§ **DIRECTIONS FOR THIS TASK**: Rewrite the passage of the tax bill article between "The governor's tax" and "governor’s LGA recommendations.", inclusive, with "legislation" replaced by "measure".

§ **SELECTED TEXT**:
++++++++++++++++++++

Governor’s Tax Bill Introduced: LGA Reform Included

The governor's tax bill was introduced in the House and Senate on Monday; the bill includes LGA reform measures that would impact cities.
(Published Feb 20, 2013)

On Monday, the Governor’s tax recommendations were introduced in the House and the Senate. The bills, SF 552 and HF 677 were introduced by Senate Tax Committee chair Rod Skoe (DFL-Clearbrook) and House Tax Chair Ann Lenczewski (DFL-Bloomington), respectively.

The legislation includes a new fourth tier income tax bracket, changes in the corporate franchise tax, a sales tax rate reduction and base expansion to services, higher-value clothing, digital goods and Internet commerce, a new LGA formula and a host of miscellaneous tax changes including an increase in cigarette and tobacco taxes. This article will focus on the governor’s LGA recommendations.

LGA Reform
Article 2 of the bill is the property tax article and it includes the governor’s recommendations for LGA reform. If enacted, the changes would start affecting city aid payments in 2014. The governor is not proposing changes for the LGA distribution scheduled for July and December of 2013.

Impact on Your City
The Department of Revenue (DOR) has released city-by-city estimates for LGA payment amounts in 2014 as compared to current law.

View the DOR spreadsheet of LGA payment estimates (pdf)

Much of the current LGA formula would be discarded under the governor's proposal. One element of the current distribution system that does remain is the comparison between a city's “capacity” and its “need.” The governor does not propose changing how “capacity” is calculated. It would still be the city's adjusted net tax capacity (tax base) multiplied by the statewide average city tax rate.

New Factors in Formula
Each city’s “need” would be computed using an entirely new formula that includes three need factors. These need factors are:

1) Public safety/streets need based on population: The formula would begin by awarding each city with a foundation need of $200 per capita. Each city would receive additional need from this factor above the $200 base need based on its population size. This factor is based on a simple statistical analysis of the average city spending per capita on public safety and streets.

2) Percentage of housing built before 1970: The second need factor is the percentage of housing built before 1970 in each city. For each percentage point of pre-1970 housing, a city receives an increase in need of $1.30 per capita up to a maximum of $130 per capita.

++++++++++++++++++++

§ **DATA SHOWN**:

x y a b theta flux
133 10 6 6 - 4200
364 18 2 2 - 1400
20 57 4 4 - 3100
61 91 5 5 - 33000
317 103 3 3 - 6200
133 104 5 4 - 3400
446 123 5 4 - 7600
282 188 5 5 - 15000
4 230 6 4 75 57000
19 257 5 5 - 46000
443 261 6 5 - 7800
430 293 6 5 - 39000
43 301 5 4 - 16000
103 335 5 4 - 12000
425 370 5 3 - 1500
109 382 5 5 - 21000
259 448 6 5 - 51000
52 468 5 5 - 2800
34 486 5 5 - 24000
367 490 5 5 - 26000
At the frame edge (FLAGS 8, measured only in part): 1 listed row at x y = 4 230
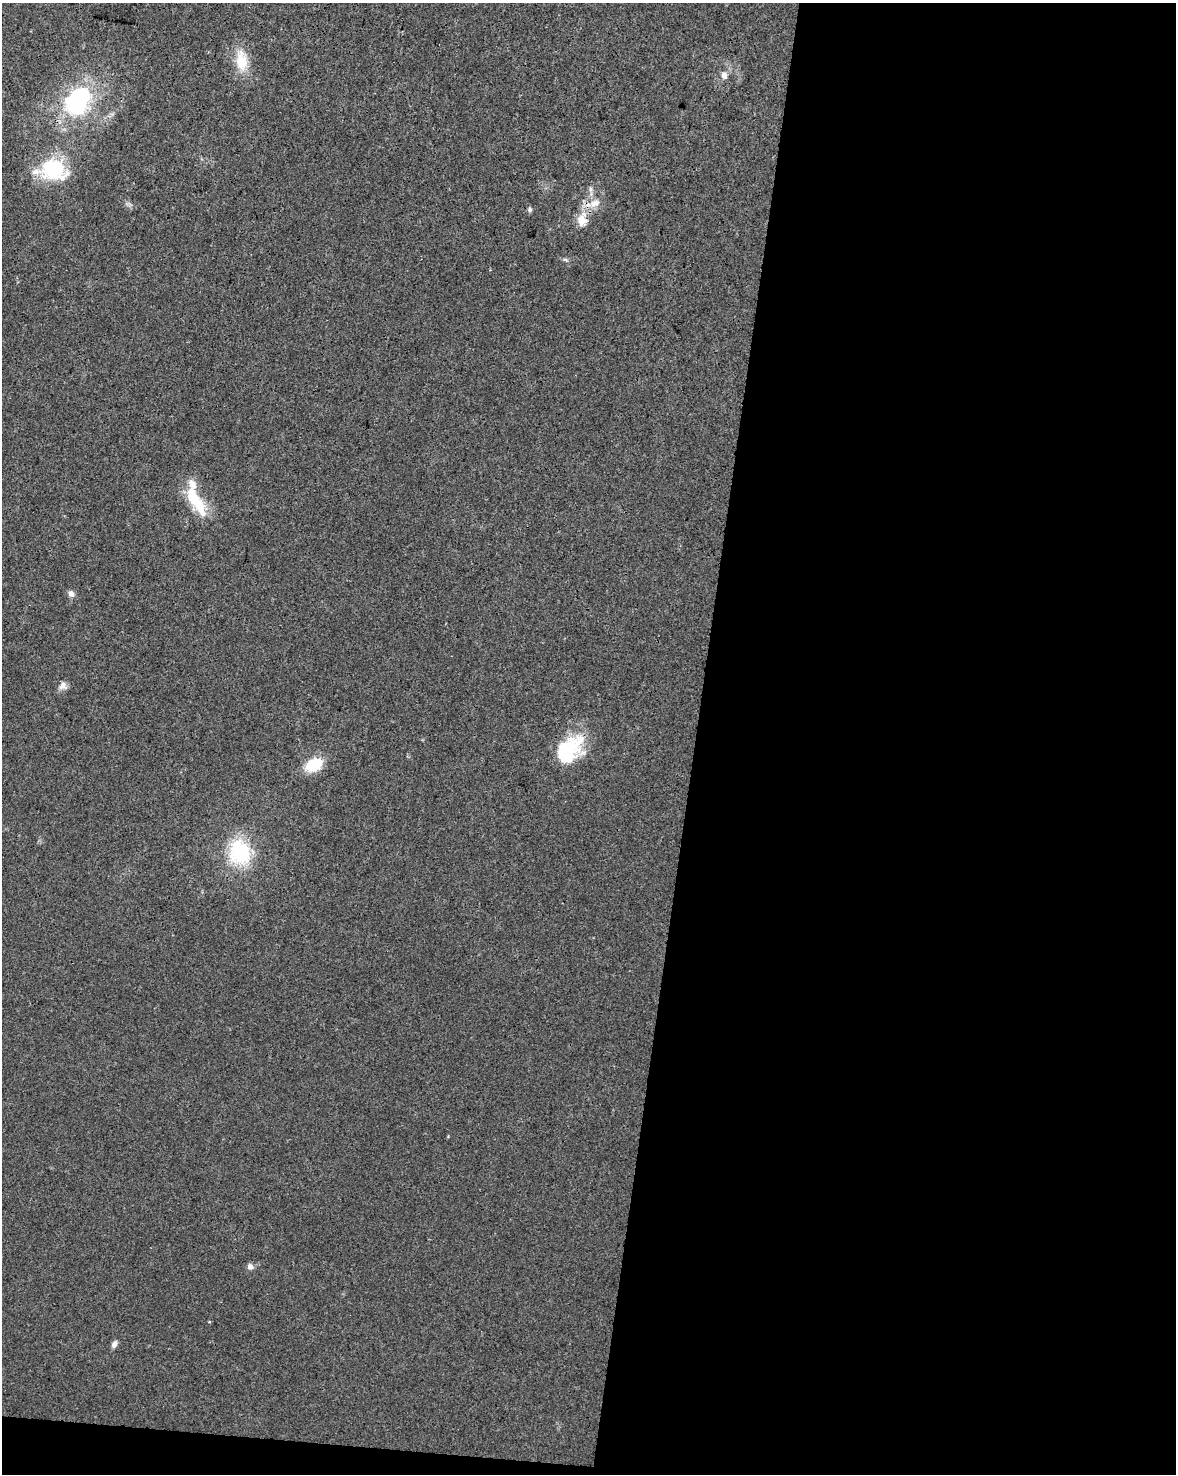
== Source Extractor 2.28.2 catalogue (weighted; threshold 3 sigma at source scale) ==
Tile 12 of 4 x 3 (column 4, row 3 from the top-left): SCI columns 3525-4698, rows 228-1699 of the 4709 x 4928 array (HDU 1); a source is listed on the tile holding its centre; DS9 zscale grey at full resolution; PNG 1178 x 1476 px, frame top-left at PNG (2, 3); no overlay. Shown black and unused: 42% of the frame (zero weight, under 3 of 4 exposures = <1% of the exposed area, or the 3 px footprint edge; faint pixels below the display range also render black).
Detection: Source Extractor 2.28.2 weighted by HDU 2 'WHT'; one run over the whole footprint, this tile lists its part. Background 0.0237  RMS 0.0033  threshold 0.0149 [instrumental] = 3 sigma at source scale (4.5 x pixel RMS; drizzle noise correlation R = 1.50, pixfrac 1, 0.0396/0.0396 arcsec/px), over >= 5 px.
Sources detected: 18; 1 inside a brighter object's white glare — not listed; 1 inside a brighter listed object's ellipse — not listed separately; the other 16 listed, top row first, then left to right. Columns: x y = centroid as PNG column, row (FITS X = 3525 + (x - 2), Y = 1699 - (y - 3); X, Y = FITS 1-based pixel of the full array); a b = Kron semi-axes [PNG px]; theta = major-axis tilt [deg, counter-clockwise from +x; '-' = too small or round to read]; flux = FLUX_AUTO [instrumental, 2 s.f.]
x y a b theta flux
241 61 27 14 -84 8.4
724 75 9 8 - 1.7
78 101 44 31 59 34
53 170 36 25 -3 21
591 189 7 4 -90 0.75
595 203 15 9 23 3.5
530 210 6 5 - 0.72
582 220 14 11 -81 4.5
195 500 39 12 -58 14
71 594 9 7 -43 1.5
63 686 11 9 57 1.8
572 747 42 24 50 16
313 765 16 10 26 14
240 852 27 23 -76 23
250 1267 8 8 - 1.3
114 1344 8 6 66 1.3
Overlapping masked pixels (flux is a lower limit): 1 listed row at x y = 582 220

++++++++++++++++++++

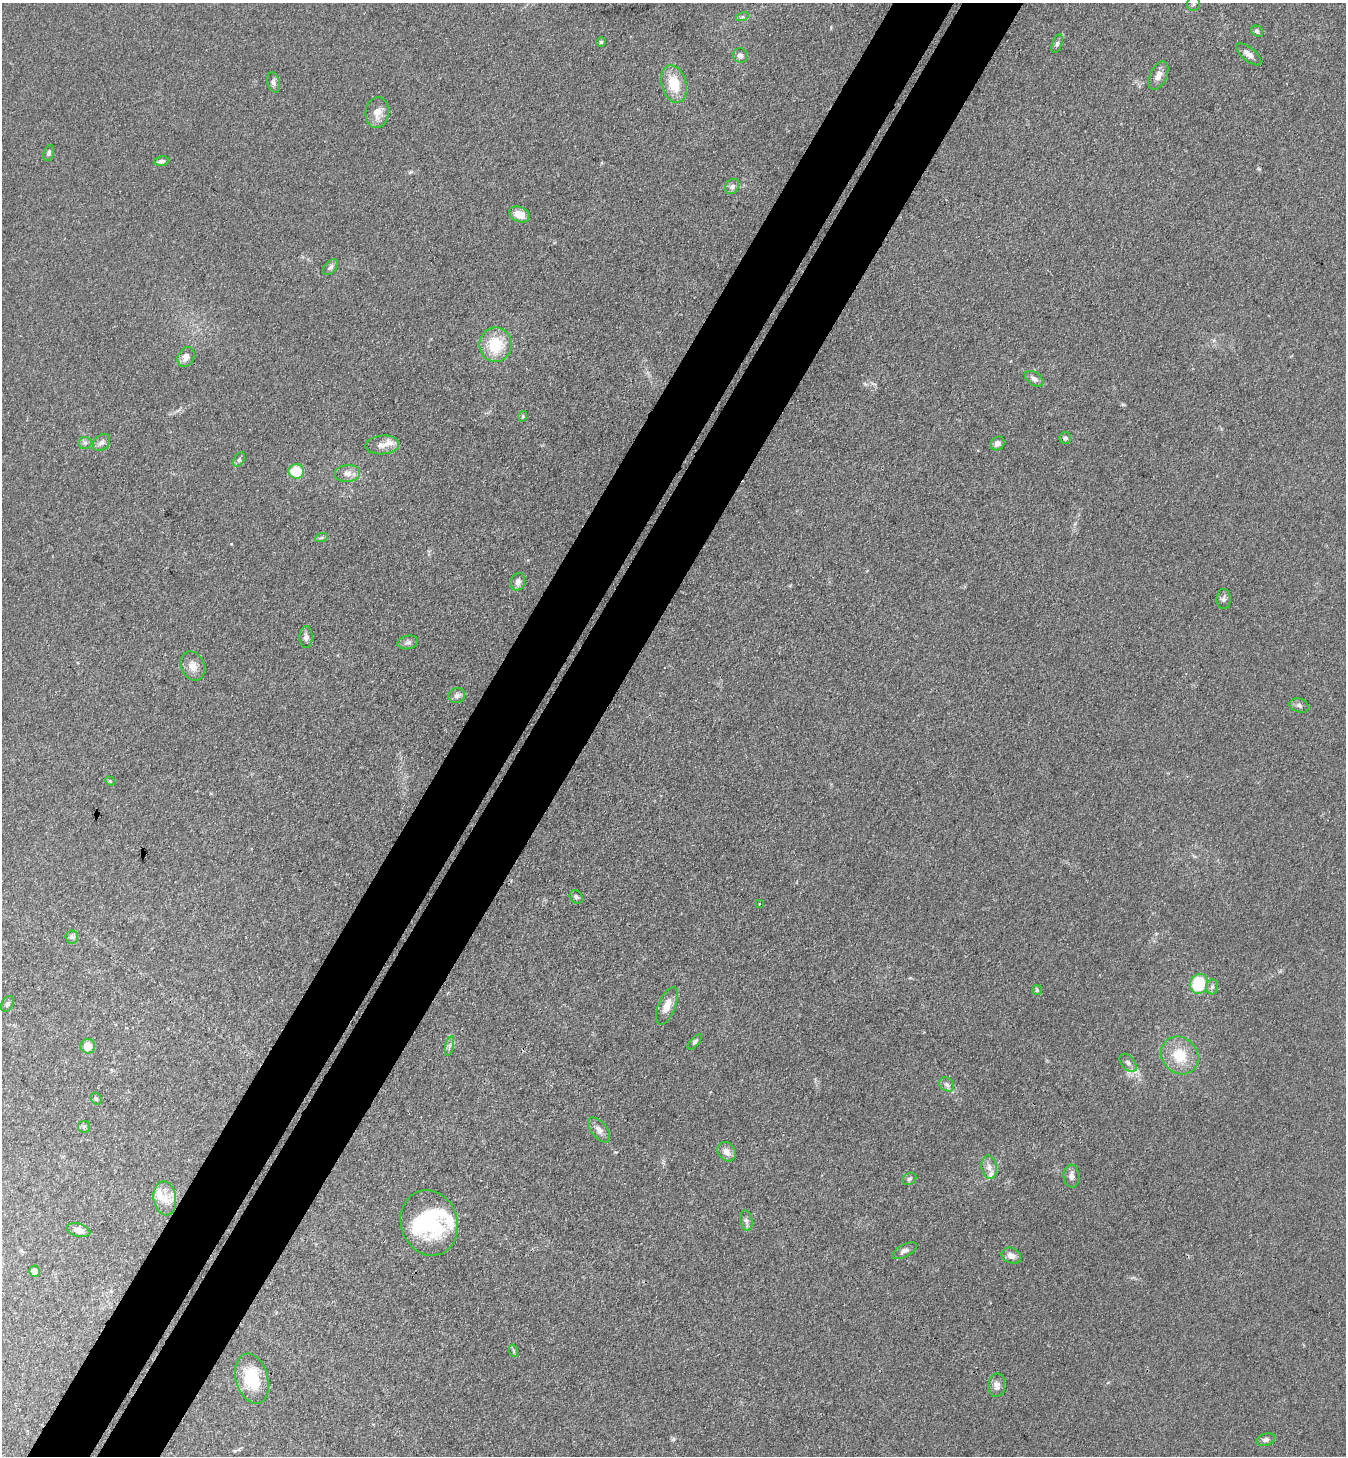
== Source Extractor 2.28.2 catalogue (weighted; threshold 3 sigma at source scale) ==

++++++++++++++++++++

§ **TASK OUTPUT**:
The governor's tax bill was introduced in the House and Senate on Monday; the bill includes LGA reform measures that would impact cities.
(Published Feb 20, 2013)

On Monday, the Governor’s tax recommendations were introduced in the House and the Senate. The bills, SF 552 and HF 677 were introduced by Senate Tax Committee chair Rod Skoe (DFL-Clearbrook) and House Tax Chair Ann Lenczewski (DFL-Bloomington), respectively.

The measure includes a new fourth tier income tax bracket, changes in the corporate franchise tax, a sales tax rate reduction and base expansion to services, higher-value clothing, digital goods and Internet commerce, a new LGA formula and a host of miscellaneous tax changes including an increase in cigarette and tobacco taxes. This article will focus on the governor’s LGA recommendations.